Pois eu digo que não é nada disso. Ao serem analisados com mais sensatez e sinceridade os reais motivos que levam as pessoas a ficar no trabalho depois do horário, não é difícil descobrir vários deles. Eis alguns:
- Ausência de outros interesses na vida. Quantas vezes já fiquei surpreso numa conversa com a falta de interesse ou conhecimento de certas pessoas por outra coisa que não fosse seu trabalho. Teatro, cinema, viagens, livros, música, amigos, nada disso fazia parte do repertório delas. Aliás, minto: futebol alguns conheciam bem. Já basquete, vôlei, tênis, natação, atletismo…. Pessoas assim não precisam nem querem chegar em casa cedo. Para fazer o quê? Para ligar o computador e continuar trabalhando? O pior é que muitas delas medem os outros por si próprias e, se são gerentes e diretores, seguram seu pessoal até mais tarde, pois assim pelo menos vão ter companhia no escritório. E que tal disfarçar isso usando seu poder e convocando uma reunião de revisão de metas para as oito da noite?
- Valorizar o fato de estar trabalhando em vez de resultados obtidos. Em muitas empresas, é comum se ouvir um já vai? Quando se sai no horário. Por que ninguém diz que bom para você, já terminou seu trabalho. O fato é que muitos até são eficazes, mas, por medo de sair no horário, ficam além do expediente para não serem vistos como não cooperativos ou não engajados no esforço de toda a equipe. Resultado: a saída se dá na hora em que o mais ineficaz da equipe termina seu trabalho ou está tão cansado que já não diz coisa com coisa e resolve ir embora. Assim, estão mantidas as aparências, ninguém destoa no time e a equipe parece coesa.
- Falta de respeito pelo outro. Em frente à escola de seu filho há uma fila dupla de carros despejando crianças (é bom lembrar que elas estão num período de aprendizado), você reclama e não vê outra solução senão inaugurar a fila tripla para largar seu pimpolho. No metrô, os assentos destinados a gestantes e idosos estão cheios de rapazes e moças de cabeça baixa (ou fingindo cochilar), esperando para ver se aquela velhinha que entrou agora senta num lugar cedido por alguém que não eles. No supermercado, você aperta todos os pães com a mão que acabou de pegar garrafas de refrigerante para verificar os que estão mais frescos. Na fila do banco, torce para não chegar mais nenhuma pessoa de idade e ser logo atendida (e quando você for uma delas?) Por que então abrir exceções e respeitar o tempo dos outros?

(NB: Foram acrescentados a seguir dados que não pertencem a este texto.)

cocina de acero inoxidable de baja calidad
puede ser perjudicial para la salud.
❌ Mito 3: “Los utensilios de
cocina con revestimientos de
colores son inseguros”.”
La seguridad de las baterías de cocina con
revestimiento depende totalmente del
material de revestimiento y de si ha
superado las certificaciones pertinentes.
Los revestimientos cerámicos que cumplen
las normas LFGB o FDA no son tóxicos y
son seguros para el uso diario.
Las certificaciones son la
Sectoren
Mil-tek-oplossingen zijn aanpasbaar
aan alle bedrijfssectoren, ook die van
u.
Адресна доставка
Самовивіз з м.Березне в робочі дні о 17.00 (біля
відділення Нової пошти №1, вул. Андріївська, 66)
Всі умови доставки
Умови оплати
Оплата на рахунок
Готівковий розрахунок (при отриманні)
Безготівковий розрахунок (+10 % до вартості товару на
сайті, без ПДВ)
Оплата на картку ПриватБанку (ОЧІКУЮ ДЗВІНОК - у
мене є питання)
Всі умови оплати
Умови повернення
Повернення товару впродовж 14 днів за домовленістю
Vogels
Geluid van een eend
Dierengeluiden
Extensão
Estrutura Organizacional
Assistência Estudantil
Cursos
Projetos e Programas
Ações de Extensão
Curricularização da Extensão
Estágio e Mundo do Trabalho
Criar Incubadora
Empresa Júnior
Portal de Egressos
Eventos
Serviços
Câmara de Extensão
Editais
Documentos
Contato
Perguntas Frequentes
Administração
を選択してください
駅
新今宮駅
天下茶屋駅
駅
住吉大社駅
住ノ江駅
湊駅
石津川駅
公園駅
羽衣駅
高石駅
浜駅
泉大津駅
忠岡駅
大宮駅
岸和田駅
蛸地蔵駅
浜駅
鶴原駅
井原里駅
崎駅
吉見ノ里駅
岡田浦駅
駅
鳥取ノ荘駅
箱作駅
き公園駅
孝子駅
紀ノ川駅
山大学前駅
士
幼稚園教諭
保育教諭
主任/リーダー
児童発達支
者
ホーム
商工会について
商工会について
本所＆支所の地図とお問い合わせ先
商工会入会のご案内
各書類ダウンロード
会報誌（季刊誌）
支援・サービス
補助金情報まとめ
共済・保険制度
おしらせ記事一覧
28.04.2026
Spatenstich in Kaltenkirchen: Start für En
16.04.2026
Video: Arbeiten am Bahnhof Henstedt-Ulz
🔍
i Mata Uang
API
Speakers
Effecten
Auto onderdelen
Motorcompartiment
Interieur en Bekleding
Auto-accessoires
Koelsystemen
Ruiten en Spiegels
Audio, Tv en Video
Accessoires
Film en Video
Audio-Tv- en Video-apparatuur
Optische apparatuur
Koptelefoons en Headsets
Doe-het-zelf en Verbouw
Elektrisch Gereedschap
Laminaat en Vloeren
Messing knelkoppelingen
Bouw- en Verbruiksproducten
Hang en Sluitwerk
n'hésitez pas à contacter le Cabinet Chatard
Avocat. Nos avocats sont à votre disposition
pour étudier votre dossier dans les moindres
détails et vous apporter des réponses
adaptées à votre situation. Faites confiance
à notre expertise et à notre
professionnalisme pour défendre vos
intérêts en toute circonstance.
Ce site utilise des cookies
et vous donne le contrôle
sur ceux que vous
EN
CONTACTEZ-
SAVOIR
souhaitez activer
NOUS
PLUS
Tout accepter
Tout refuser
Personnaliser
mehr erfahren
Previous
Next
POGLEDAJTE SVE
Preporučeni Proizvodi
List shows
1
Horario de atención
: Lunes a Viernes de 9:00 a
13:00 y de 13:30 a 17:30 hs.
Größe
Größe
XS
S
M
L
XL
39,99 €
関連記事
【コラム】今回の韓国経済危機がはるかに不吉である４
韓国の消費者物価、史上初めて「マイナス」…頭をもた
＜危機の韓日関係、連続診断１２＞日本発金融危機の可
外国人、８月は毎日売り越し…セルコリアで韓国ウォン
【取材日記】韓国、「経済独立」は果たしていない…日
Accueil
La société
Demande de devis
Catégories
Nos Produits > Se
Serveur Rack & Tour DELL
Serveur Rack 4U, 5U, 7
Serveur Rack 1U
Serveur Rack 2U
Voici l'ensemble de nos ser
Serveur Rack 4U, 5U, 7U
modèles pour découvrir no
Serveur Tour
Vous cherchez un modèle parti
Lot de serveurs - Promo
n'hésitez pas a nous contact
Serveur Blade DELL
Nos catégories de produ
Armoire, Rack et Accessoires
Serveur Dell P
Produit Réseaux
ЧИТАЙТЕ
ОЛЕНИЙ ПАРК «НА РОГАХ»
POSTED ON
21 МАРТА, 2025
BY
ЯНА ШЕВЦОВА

- Desestruturação ou desorganização dos processos e métodos pessoais de trabalho. Gosto de visitar o local de trabalho dos outros: sua mesa, sua tela de computador, seus arquivos e pastas. Quantos poderiam gastar metade ou 1/3 do tempo que gastam hoje se ao menos fossem mais organizados e disciplinados com essas coisas? A carteira de habilitação está vencida. Estão sempre no cheque especial, pois as contas estão em débito automático e o saldo vive negativo por falta de verificação periódica. E é claro que no trabalho o ritmo é o mesmo: virada hoje e amanhã para entregar aquele trabalho que ficou esquecido desde a semana passada e que está sendo agora cobrado com urgência pelo cliente (como é que eu fui esquecer logo disso, meu Deus?) Para quem gosta de adrenalina….
- Crença nos valores da sociedade industrial em plena era pós-industrial. É bom lembrar novamente De Masi dizendo que com a revolução industrial, veio a migração para as cidades em busca de emprego, pois as indústrias eram rudimentares e absorviam muita mão-de-obra. E, para produzirem mais, os operários enfrentavam jornadas estressantes de 14 a 15 horas diárias. Mas na primeira metade do século XX o advento de técnicas científicas de gestão e de produtividade fez aumentar o volume produzido, diversificou a oferta e melhorou a qualidade dos produtos. E, na segunda metade daquele século, a eletrônica e a informática se incumbiram de ampliar tudo isso de forma mais limpa, mais rápida, mais barata e miniaturizada, e principalmente com muito menos gente trabalhando. Mas tem gente que ainda acha que trabalho e resultados devem representar também suor e muita carga horária.